3. Phase one: target a population of 1.25 million – front-line health care workers (HCW) first in line.
4. Phase two: target population of 2.5 million – this includes police officers, miners and workers in the security, retail food, funeral, teachers, banking, essential municipal workers and home affairs, border control and port health services.
5. Phase two: target population of 1.1 million – this includes people in care homes, 60 years and older, people older than 18 years with comorbidities, in detention centres, shelters and prisons. In addition, people working in the hospitality and tourism industry, and educational institutions are also at risk.
6. Phase three: target population of 22.5 million – it includes the rest of the adult population.
Covid-19 vaccine roll-out programmes in other countries
Some countries are seeing a slow start to their vaccination programmes, while others are having a difficult time meeting their targets.
Since the vaccine was first rolled out in the United Kingdom (UK) on December 8, about 2.6 million people across the UK have been vaccinated. But to meet its target of vaccinating 15 million people by mid-February, more than 13 million people will need to receive jabs in the next five weeks.
“Government is throwing everything at it to deliver hundreds of thousands of jabs each day,” says UK Prime Minister Boris Johnson.
With deals to secure up to 58 million doses of Covid-19 vaccines, Canada’s immunisation campaign has also gotten off to a slow start.
Nearly a month into it’s immunisation programme, the country has managed to vaccinate 1 percent of its population. According to CBC’s vaccine tracker, 419,209 doses have been administered so far.
How is SA government planning to achieve their goal
Despite details on when Covid-19 vaccines are set to arrive in the country, who the supplier is and how the vaccine will be distributed is still unknown. Health Minister Zweli Mkhize is adamant they will be able to achieve the target they set.
Briefing the health portfolio committee last week, Mkhize said he expects 316,000 vaccinations to be conducted in a day, with each vaccinator set to vaccinate 50 people a day and a full-time staff of about 6,300.
However, the South African Medical Association (SAMA) says that government’s plans to vaccinate 40 million people in the next 12 months will be ’’extremely difficult’’ to achieve.
“Who is going to vaccinate those people because we don’t have enough health care workers.
’’It would be extremely difficult to vaccinate 67% of the population before the end of 2021,” said SAMA chairperson, Dr Angelique Coetzee.
Can government achieve this goal?
Although the task will be difficult, it is not an impossible task, according to Professor Gregory Hussey of the Vaccines for Africa Initiative at the Institute of Infectious Diseases and Molecular Medicine, UCT
During a radio interview on CapeTalk, Hussey said given the country’s past experience with the national immunisation programme, the government is capable of meeting its target.

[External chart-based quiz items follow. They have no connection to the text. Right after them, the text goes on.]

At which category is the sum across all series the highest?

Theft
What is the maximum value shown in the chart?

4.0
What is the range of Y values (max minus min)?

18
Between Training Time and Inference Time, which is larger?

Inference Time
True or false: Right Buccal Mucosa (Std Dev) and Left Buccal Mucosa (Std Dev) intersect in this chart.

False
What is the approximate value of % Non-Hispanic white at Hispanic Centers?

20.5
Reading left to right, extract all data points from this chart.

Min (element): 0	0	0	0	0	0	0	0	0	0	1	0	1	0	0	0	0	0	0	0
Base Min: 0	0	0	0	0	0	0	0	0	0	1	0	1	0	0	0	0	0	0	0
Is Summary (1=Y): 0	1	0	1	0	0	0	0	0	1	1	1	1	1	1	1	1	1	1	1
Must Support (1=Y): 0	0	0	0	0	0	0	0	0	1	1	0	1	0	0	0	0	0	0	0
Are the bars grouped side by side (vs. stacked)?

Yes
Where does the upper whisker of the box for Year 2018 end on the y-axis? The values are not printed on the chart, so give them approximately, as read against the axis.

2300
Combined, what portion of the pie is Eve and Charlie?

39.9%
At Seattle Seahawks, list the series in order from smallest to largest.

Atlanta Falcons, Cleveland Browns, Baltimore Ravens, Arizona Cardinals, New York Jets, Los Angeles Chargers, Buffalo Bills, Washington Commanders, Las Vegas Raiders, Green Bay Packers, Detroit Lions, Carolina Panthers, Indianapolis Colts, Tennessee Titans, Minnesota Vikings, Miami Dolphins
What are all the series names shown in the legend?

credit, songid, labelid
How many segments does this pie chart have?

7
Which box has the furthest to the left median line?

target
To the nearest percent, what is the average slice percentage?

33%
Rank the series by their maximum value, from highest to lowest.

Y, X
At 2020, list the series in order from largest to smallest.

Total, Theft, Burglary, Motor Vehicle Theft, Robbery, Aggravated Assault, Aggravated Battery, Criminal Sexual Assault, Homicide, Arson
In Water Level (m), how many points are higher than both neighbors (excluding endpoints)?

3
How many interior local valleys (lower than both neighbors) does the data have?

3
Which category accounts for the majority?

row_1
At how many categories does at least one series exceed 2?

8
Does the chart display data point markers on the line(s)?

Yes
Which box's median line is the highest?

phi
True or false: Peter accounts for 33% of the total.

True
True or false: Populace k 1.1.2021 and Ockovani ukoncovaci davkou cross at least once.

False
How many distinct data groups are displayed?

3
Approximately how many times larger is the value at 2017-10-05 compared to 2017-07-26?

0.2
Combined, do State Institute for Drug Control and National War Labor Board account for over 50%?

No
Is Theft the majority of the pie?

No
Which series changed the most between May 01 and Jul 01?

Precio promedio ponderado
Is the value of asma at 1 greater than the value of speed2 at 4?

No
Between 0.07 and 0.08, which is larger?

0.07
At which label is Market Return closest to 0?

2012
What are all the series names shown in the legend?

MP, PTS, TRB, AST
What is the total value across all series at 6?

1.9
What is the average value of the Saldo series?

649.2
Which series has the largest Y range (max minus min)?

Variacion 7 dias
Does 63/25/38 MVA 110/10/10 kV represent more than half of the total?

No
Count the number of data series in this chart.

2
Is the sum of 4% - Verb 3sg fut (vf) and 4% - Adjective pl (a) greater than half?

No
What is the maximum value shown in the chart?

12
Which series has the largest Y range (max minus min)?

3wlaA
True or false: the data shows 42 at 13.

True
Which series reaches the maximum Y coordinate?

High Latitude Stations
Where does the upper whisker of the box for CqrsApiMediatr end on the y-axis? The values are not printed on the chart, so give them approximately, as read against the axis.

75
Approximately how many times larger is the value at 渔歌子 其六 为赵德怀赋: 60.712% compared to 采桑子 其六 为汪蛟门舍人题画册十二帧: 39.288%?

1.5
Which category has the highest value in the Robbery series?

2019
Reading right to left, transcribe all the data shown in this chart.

“We would be able to deliver the vaccine in the context of maintaining the cold chain. Our most recent campaign for the measles outbreak around 2010, we immunised children between the ages of nine months and 15 years over a period of about six to 18 weeks and it is estimated that close to 10 to 12 million doses were delivered in that period. So I don’t believe that it is an impossible task,” he said.